[Haskell-cafe] Re: String vs ByteString

John Millikin jmillikin at gmail.com
Sun Aug 15 01:32:51 EDT 2010


On Sat, Aug 14, 2010 at 22:07, Donn Cave <donn at avvanta.com> wrote:
> Am I confused about this?  It's why I can't see Text ever being
> simply the obvious choice.  [Char] will continue to be the obvious
> choice if you want a functional data type that supports pattern
> matching etc.  ByteString will continue to be the obvious choice
> for big data loads.  We'll have a three way choice between programming
> elegance, correctness and efficiency.  If Haskell were more than
> just a research language, this might be its most prominent open
> sore, don't you think?

Stored items

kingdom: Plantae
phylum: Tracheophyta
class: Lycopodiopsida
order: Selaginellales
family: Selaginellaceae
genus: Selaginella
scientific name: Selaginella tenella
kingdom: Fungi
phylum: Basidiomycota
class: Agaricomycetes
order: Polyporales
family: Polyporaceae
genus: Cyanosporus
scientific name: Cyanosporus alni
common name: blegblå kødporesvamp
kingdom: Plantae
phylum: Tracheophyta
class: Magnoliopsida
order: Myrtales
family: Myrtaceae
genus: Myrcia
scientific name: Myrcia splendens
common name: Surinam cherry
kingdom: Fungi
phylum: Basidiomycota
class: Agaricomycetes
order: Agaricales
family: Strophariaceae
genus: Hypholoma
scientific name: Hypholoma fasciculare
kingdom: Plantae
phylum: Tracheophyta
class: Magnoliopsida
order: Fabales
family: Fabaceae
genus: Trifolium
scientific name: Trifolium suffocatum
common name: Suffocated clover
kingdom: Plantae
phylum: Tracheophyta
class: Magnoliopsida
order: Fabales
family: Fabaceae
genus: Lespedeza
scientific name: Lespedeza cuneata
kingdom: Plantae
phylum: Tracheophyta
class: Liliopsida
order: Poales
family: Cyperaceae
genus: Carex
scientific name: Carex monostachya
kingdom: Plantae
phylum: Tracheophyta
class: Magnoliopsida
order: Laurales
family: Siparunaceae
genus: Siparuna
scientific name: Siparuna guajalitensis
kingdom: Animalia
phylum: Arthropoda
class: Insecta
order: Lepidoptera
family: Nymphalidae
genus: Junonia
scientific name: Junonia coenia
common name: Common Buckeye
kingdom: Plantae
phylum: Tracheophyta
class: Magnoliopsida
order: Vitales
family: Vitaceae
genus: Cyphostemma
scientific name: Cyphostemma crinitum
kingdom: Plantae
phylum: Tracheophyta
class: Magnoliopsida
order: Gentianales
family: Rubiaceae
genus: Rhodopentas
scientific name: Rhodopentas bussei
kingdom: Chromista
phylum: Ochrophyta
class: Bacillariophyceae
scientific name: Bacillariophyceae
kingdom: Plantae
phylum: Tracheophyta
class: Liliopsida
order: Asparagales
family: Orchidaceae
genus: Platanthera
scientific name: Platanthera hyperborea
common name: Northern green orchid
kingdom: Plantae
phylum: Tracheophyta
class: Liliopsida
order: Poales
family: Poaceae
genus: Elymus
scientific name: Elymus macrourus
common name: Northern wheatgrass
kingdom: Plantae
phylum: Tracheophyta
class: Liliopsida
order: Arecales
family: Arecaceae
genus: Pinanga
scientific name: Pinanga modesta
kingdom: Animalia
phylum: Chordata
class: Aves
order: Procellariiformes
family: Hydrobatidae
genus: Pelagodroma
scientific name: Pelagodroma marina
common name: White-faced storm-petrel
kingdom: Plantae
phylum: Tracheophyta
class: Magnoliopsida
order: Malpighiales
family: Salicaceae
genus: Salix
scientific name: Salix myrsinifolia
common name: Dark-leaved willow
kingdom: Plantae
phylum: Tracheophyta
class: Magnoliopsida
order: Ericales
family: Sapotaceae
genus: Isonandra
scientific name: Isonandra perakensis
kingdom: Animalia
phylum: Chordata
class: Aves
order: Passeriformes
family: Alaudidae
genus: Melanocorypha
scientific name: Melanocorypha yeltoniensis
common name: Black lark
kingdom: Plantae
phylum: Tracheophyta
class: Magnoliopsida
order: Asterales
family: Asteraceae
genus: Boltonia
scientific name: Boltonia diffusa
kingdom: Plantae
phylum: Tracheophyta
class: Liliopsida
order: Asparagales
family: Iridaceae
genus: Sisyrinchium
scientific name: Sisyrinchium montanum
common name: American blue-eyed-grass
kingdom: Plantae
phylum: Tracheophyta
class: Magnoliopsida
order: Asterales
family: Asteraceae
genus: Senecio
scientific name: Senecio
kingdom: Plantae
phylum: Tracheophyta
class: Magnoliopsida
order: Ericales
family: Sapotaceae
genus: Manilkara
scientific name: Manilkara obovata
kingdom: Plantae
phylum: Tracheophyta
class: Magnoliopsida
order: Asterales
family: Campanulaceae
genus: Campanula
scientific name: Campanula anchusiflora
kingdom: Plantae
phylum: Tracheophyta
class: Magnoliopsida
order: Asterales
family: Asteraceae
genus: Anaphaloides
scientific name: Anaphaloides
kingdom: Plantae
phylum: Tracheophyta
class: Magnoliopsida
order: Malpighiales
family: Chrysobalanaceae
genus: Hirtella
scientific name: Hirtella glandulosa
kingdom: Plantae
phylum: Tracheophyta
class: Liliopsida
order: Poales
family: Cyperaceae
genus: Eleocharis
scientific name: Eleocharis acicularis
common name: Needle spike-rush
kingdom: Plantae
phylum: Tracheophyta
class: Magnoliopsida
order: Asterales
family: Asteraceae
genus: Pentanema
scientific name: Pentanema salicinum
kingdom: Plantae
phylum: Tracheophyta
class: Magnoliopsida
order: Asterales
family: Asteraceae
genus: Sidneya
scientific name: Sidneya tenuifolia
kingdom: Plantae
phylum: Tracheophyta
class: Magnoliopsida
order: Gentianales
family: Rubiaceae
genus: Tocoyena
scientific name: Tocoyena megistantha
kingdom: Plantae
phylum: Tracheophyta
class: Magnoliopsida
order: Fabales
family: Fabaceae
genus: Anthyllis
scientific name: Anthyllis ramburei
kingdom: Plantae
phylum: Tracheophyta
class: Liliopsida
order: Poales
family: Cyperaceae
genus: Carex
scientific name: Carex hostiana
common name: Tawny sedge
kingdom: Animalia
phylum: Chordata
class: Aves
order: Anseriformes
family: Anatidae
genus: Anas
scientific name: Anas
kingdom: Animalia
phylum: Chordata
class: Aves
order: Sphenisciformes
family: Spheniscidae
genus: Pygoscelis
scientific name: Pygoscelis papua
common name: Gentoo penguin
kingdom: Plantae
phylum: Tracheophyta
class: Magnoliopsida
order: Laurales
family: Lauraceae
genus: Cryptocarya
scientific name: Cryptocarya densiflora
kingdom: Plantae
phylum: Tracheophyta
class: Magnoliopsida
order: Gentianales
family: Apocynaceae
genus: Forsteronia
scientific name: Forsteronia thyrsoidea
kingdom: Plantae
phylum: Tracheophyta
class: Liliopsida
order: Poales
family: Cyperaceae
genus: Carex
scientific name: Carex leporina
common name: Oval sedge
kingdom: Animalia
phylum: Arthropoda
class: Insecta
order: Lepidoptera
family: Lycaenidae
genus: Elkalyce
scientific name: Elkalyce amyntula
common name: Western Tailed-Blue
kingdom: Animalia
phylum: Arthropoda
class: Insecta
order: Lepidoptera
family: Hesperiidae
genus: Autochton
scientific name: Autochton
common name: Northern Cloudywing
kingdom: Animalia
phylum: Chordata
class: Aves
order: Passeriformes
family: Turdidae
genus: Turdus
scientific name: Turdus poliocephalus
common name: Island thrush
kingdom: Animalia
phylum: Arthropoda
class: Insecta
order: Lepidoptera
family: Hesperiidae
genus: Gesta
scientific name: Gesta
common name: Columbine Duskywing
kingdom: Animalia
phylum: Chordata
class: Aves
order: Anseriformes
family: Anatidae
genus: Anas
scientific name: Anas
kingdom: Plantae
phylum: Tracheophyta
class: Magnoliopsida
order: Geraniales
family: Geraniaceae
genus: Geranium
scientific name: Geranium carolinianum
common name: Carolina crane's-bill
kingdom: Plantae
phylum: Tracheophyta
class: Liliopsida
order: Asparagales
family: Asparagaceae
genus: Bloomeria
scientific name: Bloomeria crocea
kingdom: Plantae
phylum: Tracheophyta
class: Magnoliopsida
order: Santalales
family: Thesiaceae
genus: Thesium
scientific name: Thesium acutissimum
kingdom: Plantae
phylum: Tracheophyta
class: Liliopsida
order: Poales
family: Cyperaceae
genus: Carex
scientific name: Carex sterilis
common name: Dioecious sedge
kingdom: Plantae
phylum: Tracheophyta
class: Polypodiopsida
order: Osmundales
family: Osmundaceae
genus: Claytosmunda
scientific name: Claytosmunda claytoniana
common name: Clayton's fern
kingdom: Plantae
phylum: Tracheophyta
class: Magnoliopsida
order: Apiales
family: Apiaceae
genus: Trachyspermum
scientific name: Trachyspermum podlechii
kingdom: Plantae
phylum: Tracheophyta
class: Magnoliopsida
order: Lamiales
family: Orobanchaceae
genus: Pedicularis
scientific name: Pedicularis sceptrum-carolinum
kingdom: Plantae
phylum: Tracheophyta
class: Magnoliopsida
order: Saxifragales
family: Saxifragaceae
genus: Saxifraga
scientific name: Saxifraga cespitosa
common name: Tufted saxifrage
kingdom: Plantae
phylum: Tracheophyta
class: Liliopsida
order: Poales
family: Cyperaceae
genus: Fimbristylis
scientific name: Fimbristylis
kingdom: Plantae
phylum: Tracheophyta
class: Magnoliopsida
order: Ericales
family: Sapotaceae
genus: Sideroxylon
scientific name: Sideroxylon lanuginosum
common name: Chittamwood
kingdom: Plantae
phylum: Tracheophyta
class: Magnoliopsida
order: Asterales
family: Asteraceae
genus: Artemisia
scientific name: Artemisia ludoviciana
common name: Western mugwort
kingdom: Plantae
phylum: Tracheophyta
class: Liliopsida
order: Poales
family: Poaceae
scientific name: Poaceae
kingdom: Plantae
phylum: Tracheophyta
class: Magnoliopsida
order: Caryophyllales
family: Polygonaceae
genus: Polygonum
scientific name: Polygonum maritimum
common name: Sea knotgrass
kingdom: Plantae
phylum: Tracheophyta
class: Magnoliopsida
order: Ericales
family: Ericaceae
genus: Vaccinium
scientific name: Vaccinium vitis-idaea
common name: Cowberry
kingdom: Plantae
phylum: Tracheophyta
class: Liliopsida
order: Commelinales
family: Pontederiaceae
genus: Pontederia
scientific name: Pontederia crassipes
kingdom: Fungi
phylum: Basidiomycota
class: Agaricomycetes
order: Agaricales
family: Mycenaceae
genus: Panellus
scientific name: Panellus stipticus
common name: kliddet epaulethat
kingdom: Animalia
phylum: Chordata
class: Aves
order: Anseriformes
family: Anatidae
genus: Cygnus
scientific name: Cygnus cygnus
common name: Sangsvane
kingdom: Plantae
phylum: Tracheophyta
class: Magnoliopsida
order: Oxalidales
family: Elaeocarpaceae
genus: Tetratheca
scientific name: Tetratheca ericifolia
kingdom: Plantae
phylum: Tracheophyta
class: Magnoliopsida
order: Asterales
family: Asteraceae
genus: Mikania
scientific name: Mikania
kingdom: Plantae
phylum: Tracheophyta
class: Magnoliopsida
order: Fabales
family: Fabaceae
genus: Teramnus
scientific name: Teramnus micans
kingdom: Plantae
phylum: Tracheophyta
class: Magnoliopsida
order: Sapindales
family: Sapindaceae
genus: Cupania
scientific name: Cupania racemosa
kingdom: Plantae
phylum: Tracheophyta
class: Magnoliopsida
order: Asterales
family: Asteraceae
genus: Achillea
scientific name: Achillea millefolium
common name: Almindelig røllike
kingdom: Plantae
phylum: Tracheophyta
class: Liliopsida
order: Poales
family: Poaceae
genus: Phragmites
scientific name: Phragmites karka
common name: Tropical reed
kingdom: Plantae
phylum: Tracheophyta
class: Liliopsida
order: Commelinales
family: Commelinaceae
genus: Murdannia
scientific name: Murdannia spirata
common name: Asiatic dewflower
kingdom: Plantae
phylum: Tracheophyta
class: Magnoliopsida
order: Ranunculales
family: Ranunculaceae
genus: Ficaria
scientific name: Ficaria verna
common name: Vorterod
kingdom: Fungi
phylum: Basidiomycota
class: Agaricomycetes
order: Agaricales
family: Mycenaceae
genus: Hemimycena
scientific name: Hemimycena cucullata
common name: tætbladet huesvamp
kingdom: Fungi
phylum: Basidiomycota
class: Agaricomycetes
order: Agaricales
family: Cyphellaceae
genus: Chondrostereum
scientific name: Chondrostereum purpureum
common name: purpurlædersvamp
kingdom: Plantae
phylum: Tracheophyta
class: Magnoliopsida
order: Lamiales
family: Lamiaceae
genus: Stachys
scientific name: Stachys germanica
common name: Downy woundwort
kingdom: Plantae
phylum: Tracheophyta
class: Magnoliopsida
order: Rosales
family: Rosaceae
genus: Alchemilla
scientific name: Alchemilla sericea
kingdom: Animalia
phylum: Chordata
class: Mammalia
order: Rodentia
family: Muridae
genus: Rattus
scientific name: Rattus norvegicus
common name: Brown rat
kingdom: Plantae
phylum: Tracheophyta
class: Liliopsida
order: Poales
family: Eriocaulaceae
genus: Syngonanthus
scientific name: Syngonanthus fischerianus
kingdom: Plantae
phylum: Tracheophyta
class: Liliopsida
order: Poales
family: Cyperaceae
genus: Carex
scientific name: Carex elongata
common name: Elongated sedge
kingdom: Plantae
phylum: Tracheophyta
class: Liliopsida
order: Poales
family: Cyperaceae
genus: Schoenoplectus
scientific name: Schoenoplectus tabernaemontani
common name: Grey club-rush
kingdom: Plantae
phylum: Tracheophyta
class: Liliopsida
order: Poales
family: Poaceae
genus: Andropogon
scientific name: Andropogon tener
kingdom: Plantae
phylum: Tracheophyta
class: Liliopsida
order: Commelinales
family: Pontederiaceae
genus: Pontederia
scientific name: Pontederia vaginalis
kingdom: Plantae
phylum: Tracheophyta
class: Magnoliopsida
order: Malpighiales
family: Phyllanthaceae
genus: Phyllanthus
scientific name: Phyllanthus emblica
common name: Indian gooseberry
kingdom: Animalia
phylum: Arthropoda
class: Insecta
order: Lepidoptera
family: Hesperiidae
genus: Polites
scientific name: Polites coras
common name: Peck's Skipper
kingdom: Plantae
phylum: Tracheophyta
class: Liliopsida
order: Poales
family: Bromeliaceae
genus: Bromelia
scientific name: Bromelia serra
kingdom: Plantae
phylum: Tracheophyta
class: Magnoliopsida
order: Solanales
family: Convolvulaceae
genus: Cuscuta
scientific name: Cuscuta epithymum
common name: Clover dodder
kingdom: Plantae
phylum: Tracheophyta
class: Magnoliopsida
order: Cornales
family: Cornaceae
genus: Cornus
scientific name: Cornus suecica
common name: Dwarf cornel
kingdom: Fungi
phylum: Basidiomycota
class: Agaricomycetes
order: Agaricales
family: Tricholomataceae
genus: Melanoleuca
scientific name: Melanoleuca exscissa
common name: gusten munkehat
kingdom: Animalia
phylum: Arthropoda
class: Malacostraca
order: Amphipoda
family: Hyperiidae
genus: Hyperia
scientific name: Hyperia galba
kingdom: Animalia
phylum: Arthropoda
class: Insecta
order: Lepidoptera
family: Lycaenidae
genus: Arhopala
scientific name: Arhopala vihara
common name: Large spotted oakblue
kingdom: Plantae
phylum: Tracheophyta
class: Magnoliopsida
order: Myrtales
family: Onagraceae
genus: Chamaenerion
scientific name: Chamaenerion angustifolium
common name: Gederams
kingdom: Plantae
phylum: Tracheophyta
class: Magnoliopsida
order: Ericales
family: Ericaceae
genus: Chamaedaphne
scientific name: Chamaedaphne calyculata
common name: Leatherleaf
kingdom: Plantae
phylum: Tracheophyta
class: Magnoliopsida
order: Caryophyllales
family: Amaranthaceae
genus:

> **Exercise requirements**
[A] Give everything from "On Sat, Aug" down to "don't you think?" in the String vs ByteString post, swapping "elegance" for "clarity".
[B] Carry on the String vs ByteString post from the point after its last sentence.

> **Solved problems**
[A]
On Sat, Aug 14, 2010 at 22:07, Donn Cave <donn at avvanta.com> wrote:
> Am I confused about this?  It's why I can't see Text ever being
> simply the obvious choice.  [Char] will continue to be the obvious
> choice if you want a functional data type that supports pattern
> matching etc.  ByteString will continue to be the obvious choice
> for big data loads.  We'll have a three way choice between programming
> clarity, correctness and efficiency.  If Haskell were more than
> just a research language, this might be its most prominent open
> sore, don't you think?

[B]
I don't see why [Char] is "obvious" -- you'd never use [Word8] for
storing binary data, right? [Char] is popular because it's the default
type for string literals, and due to simple inertia, but when there's
a type based on packed arrays there's no reason to use the list
representation.

Also, despite the name, ByteString and Text are for separate purposes.
ByteString is an efficient [Word8], Text is an efficient [Char] -- use
ByteString for binary data, and Text for...text. Most mature languages
have both types, though the choice of UTF-16 for Text is unusual.